§ **Work request**
Your response should contain every line from the data below that holds the string "lines".

§ **Source records**
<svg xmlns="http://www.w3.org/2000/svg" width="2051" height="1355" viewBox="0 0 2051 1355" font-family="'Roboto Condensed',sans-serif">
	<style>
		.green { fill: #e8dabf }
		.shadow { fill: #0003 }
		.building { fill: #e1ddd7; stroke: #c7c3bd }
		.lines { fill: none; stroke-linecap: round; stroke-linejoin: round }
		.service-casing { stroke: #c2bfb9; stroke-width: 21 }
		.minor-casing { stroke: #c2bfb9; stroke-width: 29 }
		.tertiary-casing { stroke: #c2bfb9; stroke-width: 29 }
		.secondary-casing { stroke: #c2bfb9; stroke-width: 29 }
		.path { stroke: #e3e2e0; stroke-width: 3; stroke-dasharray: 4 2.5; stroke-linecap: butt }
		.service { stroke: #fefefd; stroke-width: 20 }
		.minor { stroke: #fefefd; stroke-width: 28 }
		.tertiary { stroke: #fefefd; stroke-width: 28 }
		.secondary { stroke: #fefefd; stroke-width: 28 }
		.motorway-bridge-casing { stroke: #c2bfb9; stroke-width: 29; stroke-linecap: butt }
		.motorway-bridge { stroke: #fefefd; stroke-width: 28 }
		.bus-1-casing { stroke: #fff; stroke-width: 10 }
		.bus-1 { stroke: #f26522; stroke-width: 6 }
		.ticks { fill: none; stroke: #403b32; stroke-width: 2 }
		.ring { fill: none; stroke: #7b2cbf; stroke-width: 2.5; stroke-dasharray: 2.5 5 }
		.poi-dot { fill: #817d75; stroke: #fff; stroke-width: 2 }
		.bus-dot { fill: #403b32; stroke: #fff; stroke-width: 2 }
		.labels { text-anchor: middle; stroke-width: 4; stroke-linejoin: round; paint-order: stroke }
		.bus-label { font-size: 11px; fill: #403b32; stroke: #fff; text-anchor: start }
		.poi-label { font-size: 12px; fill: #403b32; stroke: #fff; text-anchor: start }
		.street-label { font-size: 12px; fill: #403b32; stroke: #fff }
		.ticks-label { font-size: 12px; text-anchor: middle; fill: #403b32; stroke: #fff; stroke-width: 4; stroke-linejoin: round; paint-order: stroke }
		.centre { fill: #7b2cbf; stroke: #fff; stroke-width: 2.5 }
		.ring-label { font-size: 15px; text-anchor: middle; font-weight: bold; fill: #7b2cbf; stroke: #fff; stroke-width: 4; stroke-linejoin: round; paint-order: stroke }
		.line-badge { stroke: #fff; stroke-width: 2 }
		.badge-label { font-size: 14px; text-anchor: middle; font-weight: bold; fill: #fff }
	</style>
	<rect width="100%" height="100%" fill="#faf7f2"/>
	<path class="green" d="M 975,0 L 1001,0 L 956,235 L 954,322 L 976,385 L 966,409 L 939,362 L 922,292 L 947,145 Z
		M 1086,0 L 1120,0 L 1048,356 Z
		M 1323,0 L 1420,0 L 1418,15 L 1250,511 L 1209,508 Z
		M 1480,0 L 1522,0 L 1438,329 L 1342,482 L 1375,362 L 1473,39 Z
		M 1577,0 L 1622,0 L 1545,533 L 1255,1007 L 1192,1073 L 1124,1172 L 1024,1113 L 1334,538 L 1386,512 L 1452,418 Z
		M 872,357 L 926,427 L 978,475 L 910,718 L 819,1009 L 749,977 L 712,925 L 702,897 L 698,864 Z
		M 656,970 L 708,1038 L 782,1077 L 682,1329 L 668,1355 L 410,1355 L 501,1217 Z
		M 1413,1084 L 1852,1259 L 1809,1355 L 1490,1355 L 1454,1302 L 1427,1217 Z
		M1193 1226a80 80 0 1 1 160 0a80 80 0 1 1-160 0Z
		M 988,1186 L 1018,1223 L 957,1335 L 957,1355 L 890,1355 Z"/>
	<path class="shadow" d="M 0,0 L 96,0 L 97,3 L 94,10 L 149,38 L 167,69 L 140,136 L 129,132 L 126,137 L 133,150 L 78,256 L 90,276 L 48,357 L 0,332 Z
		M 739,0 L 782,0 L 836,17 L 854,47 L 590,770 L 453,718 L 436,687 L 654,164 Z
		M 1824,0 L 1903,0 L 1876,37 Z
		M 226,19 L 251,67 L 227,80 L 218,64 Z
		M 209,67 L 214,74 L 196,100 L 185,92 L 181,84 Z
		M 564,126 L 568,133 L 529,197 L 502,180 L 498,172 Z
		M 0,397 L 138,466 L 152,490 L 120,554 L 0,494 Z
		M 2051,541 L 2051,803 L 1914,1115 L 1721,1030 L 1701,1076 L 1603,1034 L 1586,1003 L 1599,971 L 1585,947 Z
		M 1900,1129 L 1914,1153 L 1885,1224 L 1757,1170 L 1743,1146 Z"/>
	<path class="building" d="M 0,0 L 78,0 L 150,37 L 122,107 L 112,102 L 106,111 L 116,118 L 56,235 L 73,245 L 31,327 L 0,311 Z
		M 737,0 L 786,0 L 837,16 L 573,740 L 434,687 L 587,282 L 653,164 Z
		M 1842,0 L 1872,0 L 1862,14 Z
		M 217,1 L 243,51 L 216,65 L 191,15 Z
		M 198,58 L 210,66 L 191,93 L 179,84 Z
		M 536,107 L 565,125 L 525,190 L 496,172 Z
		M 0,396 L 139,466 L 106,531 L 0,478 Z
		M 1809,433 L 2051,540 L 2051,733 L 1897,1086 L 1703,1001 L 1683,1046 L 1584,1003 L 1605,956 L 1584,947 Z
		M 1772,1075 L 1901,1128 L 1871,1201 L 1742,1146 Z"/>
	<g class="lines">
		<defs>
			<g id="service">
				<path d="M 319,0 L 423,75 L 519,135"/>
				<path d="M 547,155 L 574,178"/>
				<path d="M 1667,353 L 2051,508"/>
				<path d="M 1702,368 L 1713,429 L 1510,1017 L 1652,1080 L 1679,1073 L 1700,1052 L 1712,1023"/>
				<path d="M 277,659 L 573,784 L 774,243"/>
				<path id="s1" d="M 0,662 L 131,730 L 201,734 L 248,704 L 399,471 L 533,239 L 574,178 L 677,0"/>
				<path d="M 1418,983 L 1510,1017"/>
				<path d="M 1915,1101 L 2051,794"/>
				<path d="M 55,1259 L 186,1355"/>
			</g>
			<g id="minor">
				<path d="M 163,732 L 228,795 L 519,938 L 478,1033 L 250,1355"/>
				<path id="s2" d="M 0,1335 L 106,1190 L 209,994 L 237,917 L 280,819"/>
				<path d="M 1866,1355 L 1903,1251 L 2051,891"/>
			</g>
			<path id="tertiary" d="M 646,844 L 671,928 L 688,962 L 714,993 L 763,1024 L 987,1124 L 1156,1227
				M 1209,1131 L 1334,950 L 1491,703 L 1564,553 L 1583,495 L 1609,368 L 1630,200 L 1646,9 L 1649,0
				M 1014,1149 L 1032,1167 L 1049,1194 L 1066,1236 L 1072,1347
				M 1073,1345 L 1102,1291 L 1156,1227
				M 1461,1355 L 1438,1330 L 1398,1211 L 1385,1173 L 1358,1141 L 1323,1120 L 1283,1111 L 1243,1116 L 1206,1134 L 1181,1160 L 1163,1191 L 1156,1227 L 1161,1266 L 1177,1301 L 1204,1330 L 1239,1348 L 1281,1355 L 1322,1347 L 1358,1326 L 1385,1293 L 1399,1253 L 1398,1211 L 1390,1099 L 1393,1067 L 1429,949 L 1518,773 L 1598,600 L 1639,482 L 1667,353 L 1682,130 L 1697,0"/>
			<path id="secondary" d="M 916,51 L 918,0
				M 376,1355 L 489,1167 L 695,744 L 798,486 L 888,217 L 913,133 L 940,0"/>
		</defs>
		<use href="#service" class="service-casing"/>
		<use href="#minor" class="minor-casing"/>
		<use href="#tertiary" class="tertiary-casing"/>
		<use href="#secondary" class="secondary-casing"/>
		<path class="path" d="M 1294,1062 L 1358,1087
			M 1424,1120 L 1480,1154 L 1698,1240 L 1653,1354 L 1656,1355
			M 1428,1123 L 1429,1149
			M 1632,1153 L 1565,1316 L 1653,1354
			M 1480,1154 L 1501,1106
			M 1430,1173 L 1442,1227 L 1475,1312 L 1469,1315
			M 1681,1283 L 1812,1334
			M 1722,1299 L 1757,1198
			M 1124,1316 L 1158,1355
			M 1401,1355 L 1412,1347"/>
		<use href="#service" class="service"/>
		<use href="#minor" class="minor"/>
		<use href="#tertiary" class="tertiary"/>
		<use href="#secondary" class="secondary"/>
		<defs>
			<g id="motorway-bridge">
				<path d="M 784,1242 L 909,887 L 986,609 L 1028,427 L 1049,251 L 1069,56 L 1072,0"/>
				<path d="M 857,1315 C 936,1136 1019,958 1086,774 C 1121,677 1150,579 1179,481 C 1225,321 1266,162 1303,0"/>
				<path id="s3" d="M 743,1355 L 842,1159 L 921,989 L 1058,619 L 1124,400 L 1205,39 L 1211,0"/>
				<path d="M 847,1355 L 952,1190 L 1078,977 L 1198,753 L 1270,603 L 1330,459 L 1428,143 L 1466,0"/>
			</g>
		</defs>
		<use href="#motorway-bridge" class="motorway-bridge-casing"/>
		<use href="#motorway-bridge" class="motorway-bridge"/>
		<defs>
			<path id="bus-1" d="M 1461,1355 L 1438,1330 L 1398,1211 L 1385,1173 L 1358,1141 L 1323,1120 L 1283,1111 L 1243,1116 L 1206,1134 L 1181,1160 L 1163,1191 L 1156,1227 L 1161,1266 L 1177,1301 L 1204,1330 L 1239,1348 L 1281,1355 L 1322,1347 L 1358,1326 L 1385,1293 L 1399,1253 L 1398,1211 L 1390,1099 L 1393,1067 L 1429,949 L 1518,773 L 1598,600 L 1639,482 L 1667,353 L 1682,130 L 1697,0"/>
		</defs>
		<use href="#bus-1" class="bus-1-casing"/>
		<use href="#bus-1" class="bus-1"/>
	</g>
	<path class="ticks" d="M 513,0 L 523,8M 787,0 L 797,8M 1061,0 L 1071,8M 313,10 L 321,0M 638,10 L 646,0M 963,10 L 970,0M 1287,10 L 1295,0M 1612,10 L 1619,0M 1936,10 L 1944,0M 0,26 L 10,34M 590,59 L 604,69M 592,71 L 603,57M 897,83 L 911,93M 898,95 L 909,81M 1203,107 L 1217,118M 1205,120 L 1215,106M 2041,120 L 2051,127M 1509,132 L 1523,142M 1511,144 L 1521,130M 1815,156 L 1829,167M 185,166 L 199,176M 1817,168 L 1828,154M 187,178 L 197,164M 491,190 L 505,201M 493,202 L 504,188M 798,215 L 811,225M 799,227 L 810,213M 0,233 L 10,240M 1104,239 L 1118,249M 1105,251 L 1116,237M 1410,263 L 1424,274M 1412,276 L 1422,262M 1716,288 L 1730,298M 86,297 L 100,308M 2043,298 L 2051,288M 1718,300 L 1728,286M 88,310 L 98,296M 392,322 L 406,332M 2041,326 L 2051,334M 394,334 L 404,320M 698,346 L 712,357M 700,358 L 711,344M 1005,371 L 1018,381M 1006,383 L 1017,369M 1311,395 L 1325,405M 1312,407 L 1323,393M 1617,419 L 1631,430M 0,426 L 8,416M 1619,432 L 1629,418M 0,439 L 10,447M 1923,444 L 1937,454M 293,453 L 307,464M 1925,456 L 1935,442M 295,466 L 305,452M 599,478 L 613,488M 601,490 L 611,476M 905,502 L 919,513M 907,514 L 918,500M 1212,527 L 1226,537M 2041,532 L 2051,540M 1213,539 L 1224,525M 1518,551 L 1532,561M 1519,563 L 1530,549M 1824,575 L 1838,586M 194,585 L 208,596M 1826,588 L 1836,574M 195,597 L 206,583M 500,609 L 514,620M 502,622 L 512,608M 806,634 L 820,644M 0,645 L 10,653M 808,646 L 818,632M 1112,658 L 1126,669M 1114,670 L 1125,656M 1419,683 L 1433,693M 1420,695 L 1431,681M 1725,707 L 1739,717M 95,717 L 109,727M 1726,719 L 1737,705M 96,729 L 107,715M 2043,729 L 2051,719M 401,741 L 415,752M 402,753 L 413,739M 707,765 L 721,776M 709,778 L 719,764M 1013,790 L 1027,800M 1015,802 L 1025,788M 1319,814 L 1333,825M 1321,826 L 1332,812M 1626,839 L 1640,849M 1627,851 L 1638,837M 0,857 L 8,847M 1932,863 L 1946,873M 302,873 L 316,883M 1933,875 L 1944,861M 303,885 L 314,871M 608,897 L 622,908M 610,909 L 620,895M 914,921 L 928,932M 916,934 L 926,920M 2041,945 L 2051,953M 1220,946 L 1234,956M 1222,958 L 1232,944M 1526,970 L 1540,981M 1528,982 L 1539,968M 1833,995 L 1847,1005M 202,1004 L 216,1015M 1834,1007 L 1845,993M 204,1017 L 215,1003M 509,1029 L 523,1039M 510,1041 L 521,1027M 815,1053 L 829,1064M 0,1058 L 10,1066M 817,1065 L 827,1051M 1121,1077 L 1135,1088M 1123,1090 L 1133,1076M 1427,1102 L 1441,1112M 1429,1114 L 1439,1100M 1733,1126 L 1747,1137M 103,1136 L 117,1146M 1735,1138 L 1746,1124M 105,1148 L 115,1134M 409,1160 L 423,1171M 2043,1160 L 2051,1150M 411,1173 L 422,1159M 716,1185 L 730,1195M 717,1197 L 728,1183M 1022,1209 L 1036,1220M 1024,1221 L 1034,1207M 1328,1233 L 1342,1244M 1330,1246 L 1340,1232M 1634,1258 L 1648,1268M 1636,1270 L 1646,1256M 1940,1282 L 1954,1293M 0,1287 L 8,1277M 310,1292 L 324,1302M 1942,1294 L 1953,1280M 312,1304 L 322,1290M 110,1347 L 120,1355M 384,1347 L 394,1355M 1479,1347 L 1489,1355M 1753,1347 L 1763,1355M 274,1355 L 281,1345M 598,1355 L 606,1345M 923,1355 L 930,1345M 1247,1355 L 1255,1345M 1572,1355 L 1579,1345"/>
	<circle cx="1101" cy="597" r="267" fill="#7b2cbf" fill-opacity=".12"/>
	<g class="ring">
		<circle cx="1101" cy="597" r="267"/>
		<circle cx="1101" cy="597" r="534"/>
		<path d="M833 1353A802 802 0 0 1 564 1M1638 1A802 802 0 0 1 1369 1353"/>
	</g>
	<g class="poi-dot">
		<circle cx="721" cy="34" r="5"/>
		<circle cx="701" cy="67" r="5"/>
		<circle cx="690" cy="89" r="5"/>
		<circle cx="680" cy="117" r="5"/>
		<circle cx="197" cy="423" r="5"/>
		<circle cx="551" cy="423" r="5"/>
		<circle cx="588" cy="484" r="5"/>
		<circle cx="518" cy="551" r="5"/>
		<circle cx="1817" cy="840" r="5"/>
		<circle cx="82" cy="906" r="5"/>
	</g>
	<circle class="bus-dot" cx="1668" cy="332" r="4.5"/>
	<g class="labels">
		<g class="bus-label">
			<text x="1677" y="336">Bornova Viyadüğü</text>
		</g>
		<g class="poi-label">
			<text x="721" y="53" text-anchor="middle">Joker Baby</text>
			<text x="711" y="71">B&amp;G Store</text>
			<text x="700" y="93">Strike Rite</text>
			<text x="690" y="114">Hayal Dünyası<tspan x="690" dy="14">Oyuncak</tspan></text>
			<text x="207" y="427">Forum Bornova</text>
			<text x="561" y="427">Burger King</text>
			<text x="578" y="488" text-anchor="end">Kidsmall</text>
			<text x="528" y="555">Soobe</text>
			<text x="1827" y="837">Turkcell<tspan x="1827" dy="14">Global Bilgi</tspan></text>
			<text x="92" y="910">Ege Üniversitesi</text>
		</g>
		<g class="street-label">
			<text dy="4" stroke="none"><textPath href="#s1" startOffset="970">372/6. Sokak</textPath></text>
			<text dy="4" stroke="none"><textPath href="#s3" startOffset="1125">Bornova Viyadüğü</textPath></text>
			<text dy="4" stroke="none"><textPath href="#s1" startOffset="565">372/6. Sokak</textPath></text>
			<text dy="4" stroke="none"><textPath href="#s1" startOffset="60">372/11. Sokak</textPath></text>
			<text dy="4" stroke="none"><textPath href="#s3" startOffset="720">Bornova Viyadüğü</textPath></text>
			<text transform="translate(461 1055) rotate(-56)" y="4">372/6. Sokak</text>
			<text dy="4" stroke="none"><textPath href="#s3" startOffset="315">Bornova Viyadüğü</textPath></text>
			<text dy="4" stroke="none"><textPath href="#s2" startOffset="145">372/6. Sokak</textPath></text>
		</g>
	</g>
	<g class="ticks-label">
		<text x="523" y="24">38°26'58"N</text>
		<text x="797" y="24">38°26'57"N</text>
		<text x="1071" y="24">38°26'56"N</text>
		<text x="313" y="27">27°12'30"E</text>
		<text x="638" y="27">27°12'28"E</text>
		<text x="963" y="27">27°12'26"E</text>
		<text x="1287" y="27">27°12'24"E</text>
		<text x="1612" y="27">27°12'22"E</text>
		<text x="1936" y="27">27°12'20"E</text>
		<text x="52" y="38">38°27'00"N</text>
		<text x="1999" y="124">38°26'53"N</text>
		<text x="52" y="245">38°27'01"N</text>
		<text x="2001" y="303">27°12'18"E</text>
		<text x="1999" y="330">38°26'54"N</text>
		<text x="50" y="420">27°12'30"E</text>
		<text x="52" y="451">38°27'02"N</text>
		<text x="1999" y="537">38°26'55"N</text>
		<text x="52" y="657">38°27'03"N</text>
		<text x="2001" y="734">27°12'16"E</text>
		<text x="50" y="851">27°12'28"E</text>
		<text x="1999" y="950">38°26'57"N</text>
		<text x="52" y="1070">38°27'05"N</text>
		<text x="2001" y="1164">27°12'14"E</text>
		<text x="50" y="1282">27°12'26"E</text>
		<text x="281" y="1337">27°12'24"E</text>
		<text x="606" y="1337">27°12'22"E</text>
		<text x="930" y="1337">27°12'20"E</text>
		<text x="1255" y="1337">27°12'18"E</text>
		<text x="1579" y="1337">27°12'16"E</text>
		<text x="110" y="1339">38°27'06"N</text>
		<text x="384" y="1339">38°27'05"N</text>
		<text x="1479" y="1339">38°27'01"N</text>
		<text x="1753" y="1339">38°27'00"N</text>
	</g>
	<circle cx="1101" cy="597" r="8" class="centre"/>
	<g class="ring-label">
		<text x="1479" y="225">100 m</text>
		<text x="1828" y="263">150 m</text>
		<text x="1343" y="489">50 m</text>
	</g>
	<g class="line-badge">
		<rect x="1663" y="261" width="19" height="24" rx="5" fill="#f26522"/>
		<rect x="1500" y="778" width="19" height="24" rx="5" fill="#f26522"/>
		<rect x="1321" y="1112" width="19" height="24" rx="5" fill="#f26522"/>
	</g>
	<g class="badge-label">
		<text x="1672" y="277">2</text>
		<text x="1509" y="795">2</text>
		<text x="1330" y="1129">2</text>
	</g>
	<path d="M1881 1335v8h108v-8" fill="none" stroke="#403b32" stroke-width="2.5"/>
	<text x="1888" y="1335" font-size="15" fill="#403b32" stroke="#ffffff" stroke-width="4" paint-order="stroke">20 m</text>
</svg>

§ **Solution to the problem**
		.lines { fill: none; stroke-linecap: round; stroke-linejoin: round }
	<g class="lines">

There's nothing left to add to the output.